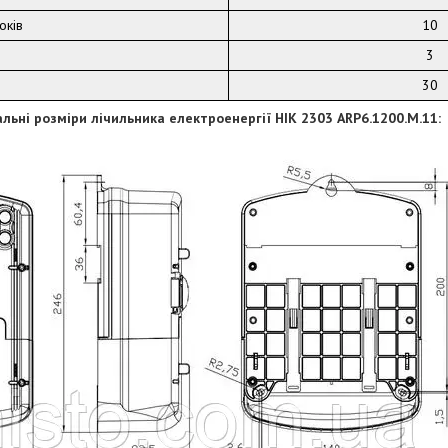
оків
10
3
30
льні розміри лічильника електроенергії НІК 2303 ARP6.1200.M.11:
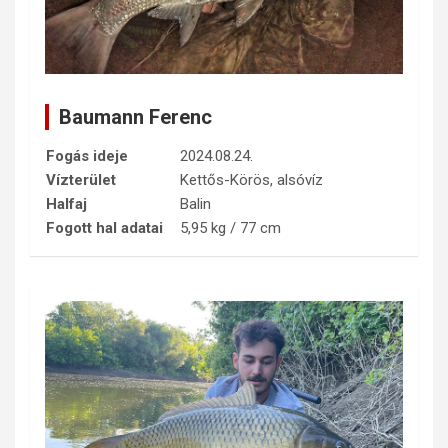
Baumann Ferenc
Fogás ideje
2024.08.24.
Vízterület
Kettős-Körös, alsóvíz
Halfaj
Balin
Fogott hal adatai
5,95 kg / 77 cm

--

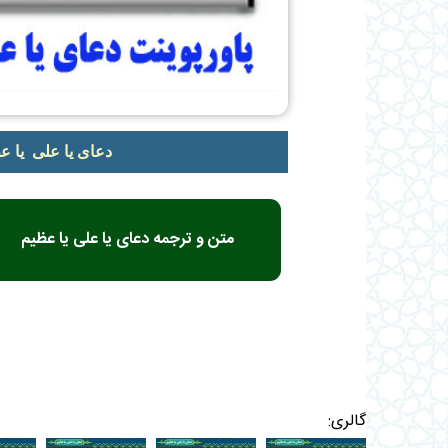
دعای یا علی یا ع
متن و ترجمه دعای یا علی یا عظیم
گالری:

---

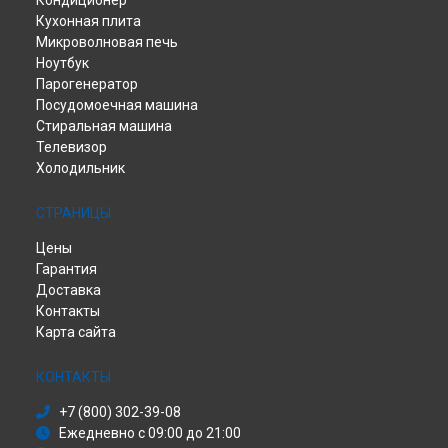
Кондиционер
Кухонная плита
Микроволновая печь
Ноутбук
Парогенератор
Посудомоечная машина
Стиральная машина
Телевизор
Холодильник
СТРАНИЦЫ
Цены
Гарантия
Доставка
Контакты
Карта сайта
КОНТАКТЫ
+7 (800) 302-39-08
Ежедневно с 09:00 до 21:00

* WHAT YOU SHOULD DO *
Both the line containing "Парогенератор" and the line containing "Ежедневно с 09:00 до 21:00" belong in the answer. Print them and every line above that falls between them exactly, and no others.

* EXERCISE RESULT *
Парогенератор
Посудомоечная машина
Стиральная машина
Телевизор
Холодильник
СТРАНИЦЫ
Цены
Гарантия
Доставка
Контакты
Карта сайта
КОНТАКТЫ
+7 (800) 302-39-08
Ежедневно с 09:00 до 21:00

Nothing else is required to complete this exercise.